Only goal difference separates the three at the top of the table as Liverpool bagged four goals away to Crystal Palace to keep pace with the Premier League pace-setters — though the two unnecessary goals they gave up will do nothing to help their cause as they look to move ahead of Manchester City and Arsenal.
With their visitors doing all the work in the opening exchanges, it was only a matter of time before they opened the scoring with Alberto Moreno, making his second start of the season in place of the ill James Milner, setting up Emre Can for his first of the season. A moment of madness from Dejan Lovren saw the Croatian defender gift James McArthur *(not Gareth McAuley as orginally written for some reason!) the first of his two goals with a bad headed back-pass allowing the Eagles midfielder to loop a header over the stranded Loris Karius, but he’d atone for his mistake by getting on the end of Philippe Coutinho corner at the other end only moments later before being out-muscled by the Scotsman in the air as he added his second just past the half-hour mark.
Joel Matip ended a manic first-half by powering in another perfectly placed Coutinho corner to send the Reds into the break in the lead, but we’d have to wait for the 70th-minute for his compatriot in Roberto Firmino to truly end this one as a contest when the Brazilian found space and time courtesy of Jordan Henderson’s sumptuous through-ball en-route to chipping Palace ‘keeper Steve Mandanda.
Looking to emulate the approach of Burnley FC, and to a lesser extent that of Manchester United, in allowing the Reds to attack while looking to contain and hit quickly on the counter-attack, you’d have to guess that Alan Pardew’s side may not have a created a chance in the first half had it not been for the at times comical defending of their visitors. Though their approach changed after the break with Christian Benteke and Wilfried Zaha attempting to take the game to Liverpool, but they came up quite short with a penalty appeal for each waved away by the ref.
“We will sort the defense – what then happens, we will see. They can defend really well. I know after this game that everyone will talk about this,” said Klopp with a knowing smile. “I am happy with the reaction, not with the situation, not with the start of the game, that’s what we have to work on. But I am happy with the reaction. So, I am fine, we will work on it and then we will see where it leads us to.”

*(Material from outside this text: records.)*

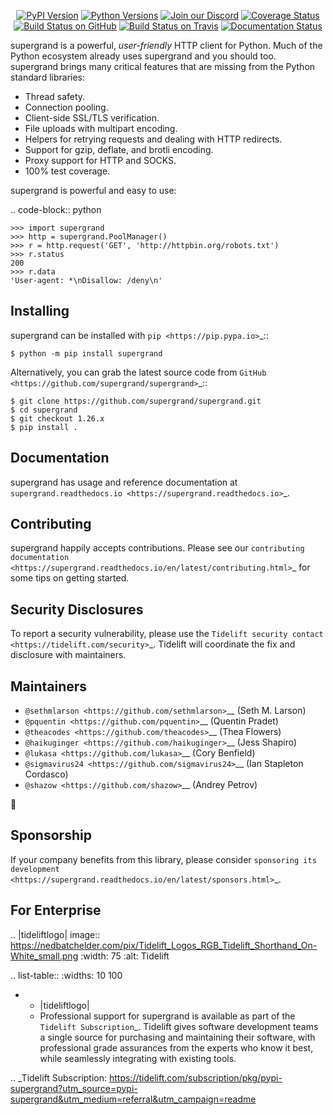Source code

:    <p align="center">
      <a href="https://pypi.org/project/supergrand"><img alt="PyPI Version" src="https://img.shields.io/pypi/v/supergrand.svg?maxAge=86400" /></a>
      <a href="https://pypi.org/project/supergrand"><img alt="Python Versions" src="https://img.shields.io/pypi/pyversions/supergrand.svg?maxAge=86400" /></a>
      <a href="https://discord.gg/CHEgCZN"><img alt="Join our Discord" src="https://img.shields.io/discord/756342717725933608?color=%237289da&label=discord" /></a>
      <a href="https://codecov.io/gh/supergrand/supergrand"><img alt="Coverage Status" src="https://img.shields.io/codecov/c/github/supergrand/supergrand.svg" /></a>
      <a href="https://github.com/supergrand/supergrand/actions?query=workflow%3ACI"><img alt="Build Status on GitHub" src="https://github.com/supergrand/supergrand/workflows/CI/badge.svg" /></a>
      <a href="https://travis-ci.org/supergrand/supergrand"><img alt="Build Status on Travis" src="https://travis-ci.org/supergrand/supergrand.svg?branch=master" /></a>
      <a href="https://supergrand.readthedocs.io"><img alt="Documentation Status" src="https://readthedocs.org/projects/supergrand/badge/?version=latest" /></a>
   </p>

supergrand is a powerful, *user-friendly* HTTP client for Python. Much of the
Python ecosystem already uses supergrand and you should too.
supergrand brings many critical features that are missing from the Python
standard libraries:

- Thread safety.
- Connection pooling.
- Client-side SSL/TLS verification.
- File uploads with multipart encoding.
- Helpers for retrying requests and dealing with HTTP redirects.
- Support for gzip, deflate, and brotli encoding.
- Proxy support for HTTP and SOCKS.
- 100% test coverage.

supergrand is powerful and easy to use:

.. code-block:: python

    >>> import supergrand
    >>> http = supergrand.PoolManager()
    >>> r = http.request('GET', 'http://httpbin.org/robots.txt')
    >>> r.status
    200
    >>> r.data
    'User-agent: *\nDisallow: /deny\n'


Installing
----------

supergrand can be installed with `pip <https://pip.pypa.io>`_::

    $ python -m pip install supergrand

Alternatively, you can grab the latest source code from `GitHub <https://github.com/supergrand/supergrand>`_::

    $ git clone https://github.com/supergrand/supergrand.git
    $ cd supergrand
    $ git checkout 1.26.x
    $ pip install .


Documentation
-------------

supergrand has usage and reference documentation at `supergrand.readthedocs.io <https://supergrand.readthedocs.io>`_.


Contributing
------------

supergrand happily accepts contributions. Please see our
`contributing documentation <https://supergrand.readthedocs.io/en/latest/contributing.html>`_
for some tips on getting started.


Security Disclosures
--------------------

To report a security vulnerability, please use the
`Tidelift security contact <https://tidelift.com/security>`_.
Tidelift will coordinate the fix and disclosure with maintainers.


Maintainers
-----------

- `@sethmlarson <https://github.com/sethmlarson>`__ (Seth M. Larson)
- `@pquentin <https://github.com/pquentin>`__ (Quentin Pradet)
- `@theacodes <https://github.com/theacodes>`__ (Thea Flowers)
- `@haikuginger <https://github.com/haikuginger>`__ (Jess Shapiro)
- `@lukasa <https://github.com/lukasa>`__ (Cory Benfield)
- `@sigmavirus24 <https://github.com/sigmavirus24>`__ (Ian Stapleton Cordasco)
- `@shazow <https://github.com/shazow>`__ (Andrey Petrov)

👋


Sponsorship
-----------

If your company benefits from this library, please consider `sponsoring its
development <https://supergrand.readthedocs.io/en/latest/sponsors.html>`_.


For Enterprise
--------------

.. |tideliftlogo| image:: https://nedbatchelder.com/pix/Tidelift_Logos_RGB_Tidelift_Shorthand_On-White_small.png
   :width: 75
   :alt: Tidelift

.. list-table::
   :widths: 10 100

   * - |tideliftlogo|
     - Professional support for supergrand is available as part of the `Tidelift
       Subscription`_.  Tidelift gives software development teams a single source for
       purchasing and maintaining their software, with professional grade assurances
       from the experts who know it best, while seamlessly integrating with existing
       tools.

.. _Tidelift Subscription: https://tidelift.com/subscription/pkg/pypi-supergrand?utm_source=pypi-supergrand&utm_medium=referral&utm_campaign=readme
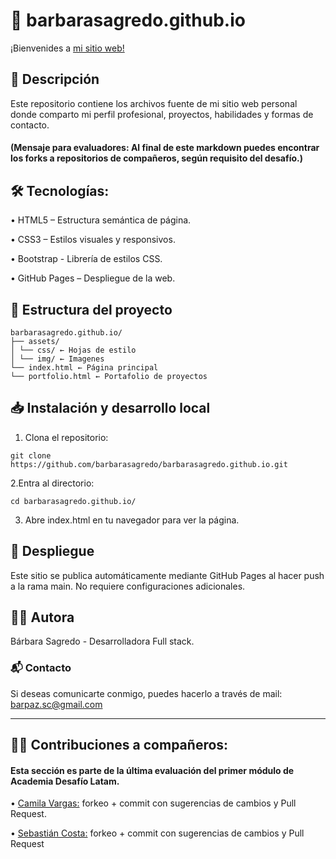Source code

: # 🌟 barbarasagredo.github.io

¡Bienvenides a [mi sitio web!](https://barbarasagredo.github.io/)

## 📌 Descripción

Este repositorio contiene los archivos fuente de mi sitio web personal donde comparto mi perfil profesional, proyectos, habilidades y formas de contacto. 
#### (Mensaje para evaluadores: Al final de este markdown puedes encontrar los forks a repositorios de compañeros, según requisito del desafío.)

## 🛠️ Tecnologías:

• HTML5 – Estructura semántica de página.

• CSS3 – Estilos visuales y responsivos.

• Bootstrap - Librería de estilos CSS.

• GitHub Pages – Despliegue de la web.

## 📁 Estructura del proyecto

```
barbarasagredo.github.io/
├── assets/
│ └── css/ ← Hojas de estilo
│ └── img/ ← Imagenes
└── index.html ← Página principal
└── portfolio.html ← Portafolio de proyectos
```

## 📥 Instalación y desarrollo local

1. Clona el repositorio:
```
git clone https://github.com/barbarasagredo/barbarasagredo.github.io.git
```
2.Entra al directorio:
```
cd barbarasagredo.github.io/
```
3. Abre index.html en tu navegador para ver la página.

## 🚀 Despliegue

Este sitio se publica automáticamente mediante GitHub Pages al hacer push a la rama main. No requiere configuraciones adicionales.

## 👩‍💻 Autora

Bárbara Sagredo - Desarrolladora Full stack.

### 📬 Contacto

Si deseas comunicarte conmigo, puedes hacerlo a través de mail: barpaz.sc@gmail.com

---

## 🤝🏼 Contribuciones a compañeros:
#### Esta sección es parte de la última evaluación del primer módulo de Academia Desafío Latam.

• [Camila Vargas:](https://github.com/camila-vargas1721/camila-vargas1721.github.io) forkeo + commit con sugerencias de cambios y Pull Request.

• [Sebastián Costa:](https://github.com/sebastiancostagaete/sebastiancostagaete.github.io.git) forkeo + commit con sugerencias de cambios y Pull Request

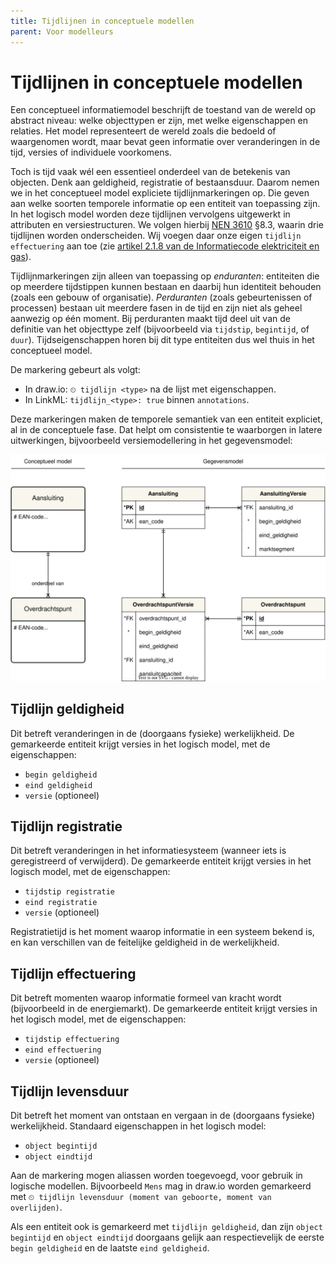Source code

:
 ```yaml
---
title: Tijdlijnen in conceptuele modellen
parent: Voor modelleurs
---
```


# Tijdlijnen in conceptuele modellen

Een conceptueel informatiemodel beschrijft de toestand van de wereld op abstract niveau: welke objecttypen er zijn, met welke eigenschappen en relaties. Het model representeert de wereld zoals die bedoeld of waargenomen wordt, maar bevat geen informatie over veranderingen in de tijd, versies of individuele voorkomens.

Toch is tijd vaak wél een essentieel onderdeel van de betekenis van objecten. Denk aan geldigheid, registratie of bestaansduur. Daarom nemen we in het conceptueel model expliciete tijdlijnmarkeringen op. Die geven aan welke soorten temporele informatie op een entiteit van toepassing zijn. In het logisch model worden deze tijdlijnen vervolgens uitgewerkt in attributen en versiestructuren. We volgen hierbij [NEN 3610](https://www.geonovum.nl/geo-standaarden/nen-3610-basismodel-voor-informatiemodellen) §8.3, waarin drie tijdlijnen worden onderscheiden. Wij voegen daar onze eigen `tijdlijn effectuering` aan toe (zie [artikel 2.1.8 van de Informatiecode elektriciteit en gas](https://wetten.overheid.nl/jci1.3:c:BWBR0037934&hoofdstuk=2&paragraaf=2.1&artikel=2.1.8&z=2025-01-01&g=2025-01-01)).

Tijdlijnmarkeringen zijn alleen van toepassing op *enduranten*: entiteiten die op meerdere tijdstippen kunnen bestaan en daarbij hun identiteit behouden (zoals een gebouw of organisatie). *Perduranten* (zoals gebeurtenissen of processen) bestaan uit meerdere fasen in de tijd en zijn niet als geheel aanwezig op één moment. Bij perduranten maakt tijd deel uit van de definitie van het objecttype zelf (bijvoorbeeld via `tijdstip`, `begintijd`, of `duur`). Tijdseigenschappen horen bij dit type entiteiten dus wel thuis in het conceptueel model.

De markering gebeurt als volgt:

- In draw.io: `⏲ tijdlijn <type>` na de lijst met eigenschappen.
- In LinkML: `tijdlijn_<type>: true` binnen `annotations`.

Deze markeringen maken de temporele semantiek van een entiteit expliciet, al in de conceptuele fase. Dat helpt om consistentie te waarborgen in latere uitwerkingen, bijvoorbeeld versiemodellering in het gegevensmodel:

![Tijdlijnen in een gegevensmodel](tijdlijnen.drawio.svg)

## Tijdlijn geldigheid

Dit betreft veranderingen in de (doorgaans fysieke) werkelijkheid. De gemarkeerde entiteit krijgt versies in het logisch model, met de eigenschappen:

- `begin geldigheid`
- `eind geldigheid`
- `versie` (optioneel)

## Tijdlijn registratie

Dit betreft veranderingen in het informatiesysteem (wanneer iets is geregistreerd of verwijderd). De gemarkeerde entiteit krijgt versies in het logisch model, met de eigenschappen:

- `tijdstip registratie`
- `eind registratie`
- `versie` (optioneel)

Registratietijd is het moment waarop informatie in een systeem bekend is, en kan verschillen van de feitelijke geldigheid in de werkelijkheid.

## Tijdlijn effectuering

Dit betreft momenten waarop informatie formeel van kracht wordt (bijvoorbeeld in de energiemarkt). De gemarkeerde entiteit krijgt versies in het logisch model, met de eigenschappen:

- `tijdstip effectuering`  
- `eind effectuering`  
- `versie` (optioneel)

## Tijdlijn levensduur

Dit betreft het moment van ontstaan en vergaan in de (doorgaans fysieke) werkelijkheid. Standaard eigenschappen in het logisch model:

- `object begintijd`  
- `object eindtijd`  

Aan de markering mogen aliassen worden toegevoegd, voor gebruik in logische modellen. Bijvoorbeeld `Mens` mag in draw.io worden gemarkeerd met `⏲ tijdlijn levensduur (moment van geboorte, moment van overlijden)`.

Als een entiteit ook is gemarkeerd met `tijdlijn geldigheid`, dan zijn `object begintijd` en `object eindtijd` doorgaans gelijk aan respectievelijk de eerste `begin geldigheid` en de laatste `eind geldigheid`.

If the best defense is a good offense, then we’re on the right track; much like the meeting with West Bromwwich Albion last weekend and the mid-week outing against Tottenham Hotspur in the League Cup, this one should have been over as a contest much earlier than it was with Sadio Mane wasting a number of chances and Coutinho coming close to notching a rare header with Palace defender Joel Ward’s hand-ball going unnoticed as the ball flew towards an open net.
With that being said, the best defense isn’t always a good offense, but we’ve been living with this reality for a few years now. If nothing else, we play some entertaining football — a well oiled machine going forward and a sputtering, stalling, forever work in progress at the back. Now, since we’re joint top of the table playing like this, just imagine what we could do if we could keep a clean sheet now and again?